Those up to speed on the latest fashion trends or who have teenage kids, will be familiar with Boohoo, an extremely popular “fast fashion” UK based company.

It has come under public scrutiny, in this case in relation to how they treat their staff. Boohoo is accused of alleged illegal work practices in its supplier operations in Leicester, England.

The claim is textiles workers were being paid 60% less than the UK minimum wage; have to work in cramped conditions with no measures in place to help protect staff from being infected by Covid-19.

In response, Boohoo’s board launched an independent enquiry to look into the matter. So far there have been no convictions, but that hasn’t stopped Next, ASOS, and Zalando from temporarily dropping Boohoo products from their websites and the share price has lost about a third of its value.

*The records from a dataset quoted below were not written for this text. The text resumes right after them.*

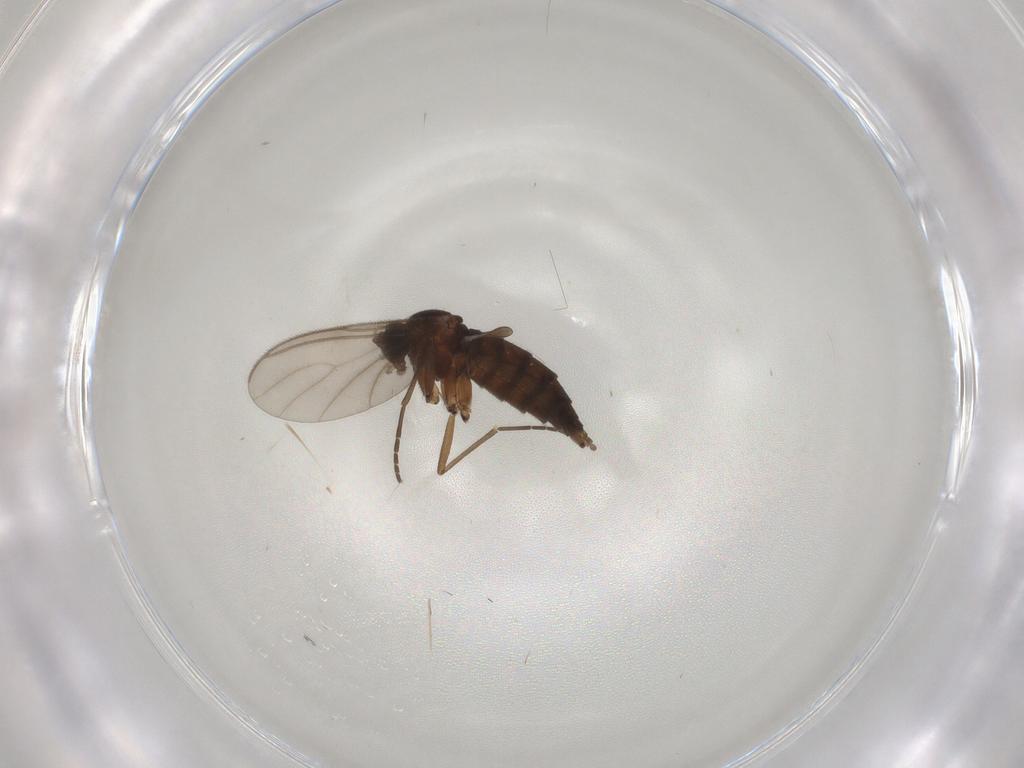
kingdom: Animalia
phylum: Arthropoda
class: Insecta
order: Diptera
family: Sciaridae
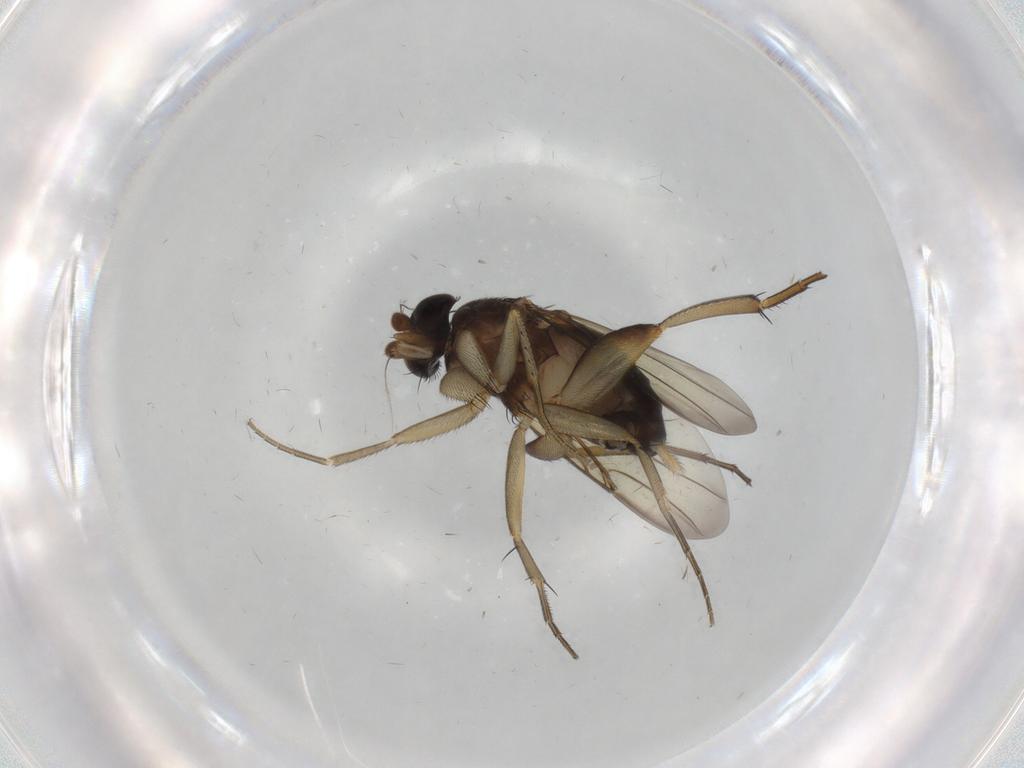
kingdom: Animalia
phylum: Arthropoda
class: Insecta
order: Diptera
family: Phoridae
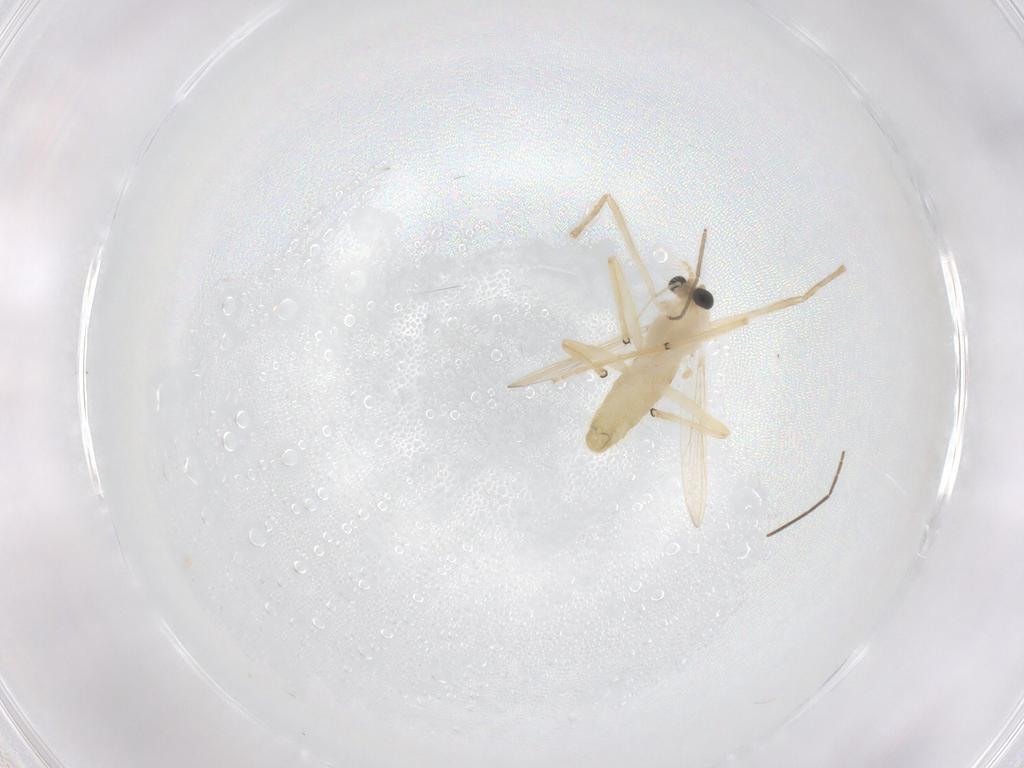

As part of their routine analysis of investable companies, Institutional Investors now focus keenly on Environmental, Social and Governance [ESG] standards and every listed company is assigned an ESG rating.

Researchers found a high number of governance red flags part as part of their ESG scoring analysis on Boohoo, warning them against buying the stock.

  • There was a concentration of power and a highly questionable culture in the leadership team.
  • There was a continuous process of extracting cash from the business by family/founders. For example, two founders cashed out £150m worth of shares in December 2019
  • Excessive and unjustified long-term incentive plans are in place for founders of up to £150m if share price targets were met
  • Boohoo decided to remain listed on the smaller companies (AIM) index rather than the main FTSE index which meant their independent audit standards were appropriate for a small company. But Boohoo had reached a £5bn market value making them not only eligible for the FTSE index but they would have been included as one of the top 100 listed companies in the UK by size. 

Institutions will consider buying the stock only if they receive clear commitments from the board that governance and social practices will change.